▶ TASK
Go through the material below, find each line with the word "single", and copy those lines.

▶ RECORDS PROVIDED
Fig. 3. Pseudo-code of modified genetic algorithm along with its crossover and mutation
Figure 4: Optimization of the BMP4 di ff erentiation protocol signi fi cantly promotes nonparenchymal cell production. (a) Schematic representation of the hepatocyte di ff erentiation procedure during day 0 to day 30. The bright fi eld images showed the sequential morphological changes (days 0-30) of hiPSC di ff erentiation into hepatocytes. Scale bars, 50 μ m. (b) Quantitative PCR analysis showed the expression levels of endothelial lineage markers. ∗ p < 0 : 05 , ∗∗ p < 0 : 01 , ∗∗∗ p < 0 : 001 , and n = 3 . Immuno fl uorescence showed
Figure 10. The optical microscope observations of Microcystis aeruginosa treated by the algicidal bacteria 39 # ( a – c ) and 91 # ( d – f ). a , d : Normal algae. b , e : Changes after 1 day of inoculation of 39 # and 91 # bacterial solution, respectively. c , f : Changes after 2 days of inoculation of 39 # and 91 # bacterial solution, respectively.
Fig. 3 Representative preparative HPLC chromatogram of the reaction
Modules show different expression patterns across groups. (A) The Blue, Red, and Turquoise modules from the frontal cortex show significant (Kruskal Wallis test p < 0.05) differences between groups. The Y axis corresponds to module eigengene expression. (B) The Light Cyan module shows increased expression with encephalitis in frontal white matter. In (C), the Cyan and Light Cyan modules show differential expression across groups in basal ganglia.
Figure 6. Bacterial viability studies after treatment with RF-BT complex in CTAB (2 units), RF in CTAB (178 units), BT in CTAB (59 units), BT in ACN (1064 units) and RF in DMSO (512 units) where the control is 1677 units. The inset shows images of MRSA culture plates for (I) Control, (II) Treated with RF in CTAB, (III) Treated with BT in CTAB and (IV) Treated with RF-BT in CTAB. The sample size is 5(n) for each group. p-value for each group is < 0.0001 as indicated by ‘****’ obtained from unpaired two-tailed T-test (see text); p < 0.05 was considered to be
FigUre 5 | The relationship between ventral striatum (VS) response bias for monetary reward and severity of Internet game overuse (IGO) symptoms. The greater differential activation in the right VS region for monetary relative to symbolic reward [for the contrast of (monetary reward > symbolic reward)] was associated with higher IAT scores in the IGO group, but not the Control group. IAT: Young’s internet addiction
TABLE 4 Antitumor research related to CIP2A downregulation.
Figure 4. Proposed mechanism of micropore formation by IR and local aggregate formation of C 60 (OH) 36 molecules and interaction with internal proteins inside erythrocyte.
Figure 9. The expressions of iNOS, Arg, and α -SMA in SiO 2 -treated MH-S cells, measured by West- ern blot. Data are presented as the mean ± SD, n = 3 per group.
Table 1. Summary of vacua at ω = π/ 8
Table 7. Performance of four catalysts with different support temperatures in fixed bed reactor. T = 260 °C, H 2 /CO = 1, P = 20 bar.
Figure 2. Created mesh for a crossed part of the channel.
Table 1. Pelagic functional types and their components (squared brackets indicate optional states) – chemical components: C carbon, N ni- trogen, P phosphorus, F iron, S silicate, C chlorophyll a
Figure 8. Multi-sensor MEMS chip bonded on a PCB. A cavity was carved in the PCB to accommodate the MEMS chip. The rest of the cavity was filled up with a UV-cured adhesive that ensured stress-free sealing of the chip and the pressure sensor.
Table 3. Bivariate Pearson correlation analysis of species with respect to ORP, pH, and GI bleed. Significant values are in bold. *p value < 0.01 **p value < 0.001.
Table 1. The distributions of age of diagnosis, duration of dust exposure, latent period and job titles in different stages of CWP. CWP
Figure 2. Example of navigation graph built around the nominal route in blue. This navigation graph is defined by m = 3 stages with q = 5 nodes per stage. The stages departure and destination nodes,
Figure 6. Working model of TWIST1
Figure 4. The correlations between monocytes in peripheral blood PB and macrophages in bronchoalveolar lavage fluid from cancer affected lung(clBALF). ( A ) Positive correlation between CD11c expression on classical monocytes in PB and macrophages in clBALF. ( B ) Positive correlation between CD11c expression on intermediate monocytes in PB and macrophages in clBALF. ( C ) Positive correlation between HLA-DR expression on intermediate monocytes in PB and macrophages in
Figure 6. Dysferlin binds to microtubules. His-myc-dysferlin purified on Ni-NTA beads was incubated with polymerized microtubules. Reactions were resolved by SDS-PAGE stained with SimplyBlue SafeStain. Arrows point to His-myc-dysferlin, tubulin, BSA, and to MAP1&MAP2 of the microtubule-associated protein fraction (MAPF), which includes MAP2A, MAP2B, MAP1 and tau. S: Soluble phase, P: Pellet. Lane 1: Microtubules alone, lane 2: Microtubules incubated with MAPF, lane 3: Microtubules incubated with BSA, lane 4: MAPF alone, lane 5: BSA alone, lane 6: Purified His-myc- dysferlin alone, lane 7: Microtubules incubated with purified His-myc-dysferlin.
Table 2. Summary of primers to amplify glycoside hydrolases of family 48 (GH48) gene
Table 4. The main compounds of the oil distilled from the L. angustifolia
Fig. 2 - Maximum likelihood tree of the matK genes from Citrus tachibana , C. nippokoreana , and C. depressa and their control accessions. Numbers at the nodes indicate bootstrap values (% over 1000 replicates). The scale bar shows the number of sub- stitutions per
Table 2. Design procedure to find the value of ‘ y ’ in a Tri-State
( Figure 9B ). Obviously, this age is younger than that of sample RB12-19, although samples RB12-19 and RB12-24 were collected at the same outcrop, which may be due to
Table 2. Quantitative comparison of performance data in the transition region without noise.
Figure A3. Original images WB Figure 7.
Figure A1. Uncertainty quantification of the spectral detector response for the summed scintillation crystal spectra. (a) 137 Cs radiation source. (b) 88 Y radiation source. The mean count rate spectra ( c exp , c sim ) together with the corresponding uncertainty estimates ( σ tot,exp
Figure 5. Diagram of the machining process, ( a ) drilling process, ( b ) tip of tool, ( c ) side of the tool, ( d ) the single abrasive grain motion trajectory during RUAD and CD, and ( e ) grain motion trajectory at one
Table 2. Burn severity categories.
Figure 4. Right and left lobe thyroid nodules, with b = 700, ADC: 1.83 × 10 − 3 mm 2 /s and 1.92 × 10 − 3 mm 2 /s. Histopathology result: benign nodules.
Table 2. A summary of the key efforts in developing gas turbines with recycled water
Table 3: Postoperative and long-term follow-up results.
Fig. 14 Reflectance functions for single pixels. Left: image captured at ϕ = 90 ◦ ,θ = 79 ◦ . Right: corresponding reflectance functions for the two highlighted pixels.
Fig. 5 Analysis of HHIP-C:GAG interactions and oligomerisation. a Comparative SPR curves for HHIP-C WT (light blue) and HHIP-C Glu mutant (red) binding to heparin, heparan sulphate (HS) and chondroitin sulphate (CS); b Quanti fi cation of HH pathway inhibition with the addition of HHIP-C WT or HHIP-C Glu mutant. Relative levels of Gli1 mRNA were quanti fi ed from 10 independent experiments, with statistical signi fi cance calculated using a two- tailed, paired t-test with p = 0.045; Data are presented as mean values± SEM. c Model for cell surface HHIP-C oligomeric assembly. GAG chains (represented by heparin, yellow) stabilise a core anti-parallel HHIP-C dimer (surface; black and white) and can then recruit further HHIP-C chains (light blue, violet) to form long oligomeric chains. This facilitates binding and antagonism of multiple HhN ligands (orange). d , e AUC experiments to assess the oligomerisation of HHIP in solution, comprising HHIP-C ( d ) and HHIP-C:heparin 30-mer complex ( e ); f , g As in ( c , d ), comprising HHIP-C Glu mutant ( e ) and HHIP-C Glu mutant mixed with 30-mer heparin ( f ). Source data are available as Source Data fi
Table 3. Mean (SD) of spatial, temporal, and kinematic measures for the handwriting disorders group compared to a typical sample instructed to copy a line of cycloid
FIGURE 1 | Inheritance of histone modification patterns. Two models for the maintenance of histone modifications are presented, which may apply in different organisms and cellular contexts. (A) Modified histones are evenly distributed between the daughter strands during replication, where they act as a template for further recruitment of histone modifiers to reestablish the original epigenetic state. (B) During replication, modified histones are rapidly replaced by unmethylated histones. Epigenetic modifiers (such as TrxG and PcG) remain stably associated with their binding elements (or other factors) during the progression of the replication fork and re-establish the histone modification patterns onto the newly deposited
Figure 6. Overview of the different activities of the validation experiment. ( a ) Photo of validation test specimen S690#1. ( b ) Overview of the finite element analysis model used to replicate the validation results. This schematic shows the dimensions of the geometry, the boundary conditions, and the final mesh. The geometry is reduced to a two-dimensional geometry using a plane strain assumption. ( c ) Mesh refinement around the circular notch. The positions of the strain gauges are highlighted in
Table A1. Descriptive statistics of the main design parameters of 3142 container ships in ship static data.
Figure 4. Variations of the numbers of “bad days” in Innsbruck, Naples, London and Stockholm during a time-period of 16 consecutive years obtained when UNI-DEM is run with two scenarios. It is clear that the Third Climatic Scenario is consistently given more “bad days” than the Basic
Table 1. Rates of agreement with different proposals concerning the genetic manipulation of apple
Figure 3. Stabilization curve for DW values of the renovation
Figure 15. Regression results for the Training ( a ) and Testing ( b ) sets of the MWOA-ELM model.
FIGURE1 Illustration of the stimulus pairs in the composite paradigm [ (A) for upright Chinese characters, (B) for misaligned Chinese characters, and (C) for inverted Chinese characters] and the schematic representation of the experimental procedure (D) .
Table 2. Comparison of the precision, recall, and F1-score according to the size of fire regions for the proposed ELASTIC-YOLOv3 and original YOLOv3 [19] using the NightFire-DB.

▶ RESPONSE TO THIS EXERCISE
Figure 5. Diagram of the machining process, ( a ) drilling process, ( b ) tip of tool, ( c ) side of the tool, ( d ) the single abrasive grain motion trajectory during RUAD and CD, and ( e ) grain motion trajectory at one
Fig. 14 Reflectance functions for single pixels. Left: image captured at ϕ = 90 ◦ ,θ = 79 ◦ . Right: corresponding reflectance functions for the two highlighted pixels.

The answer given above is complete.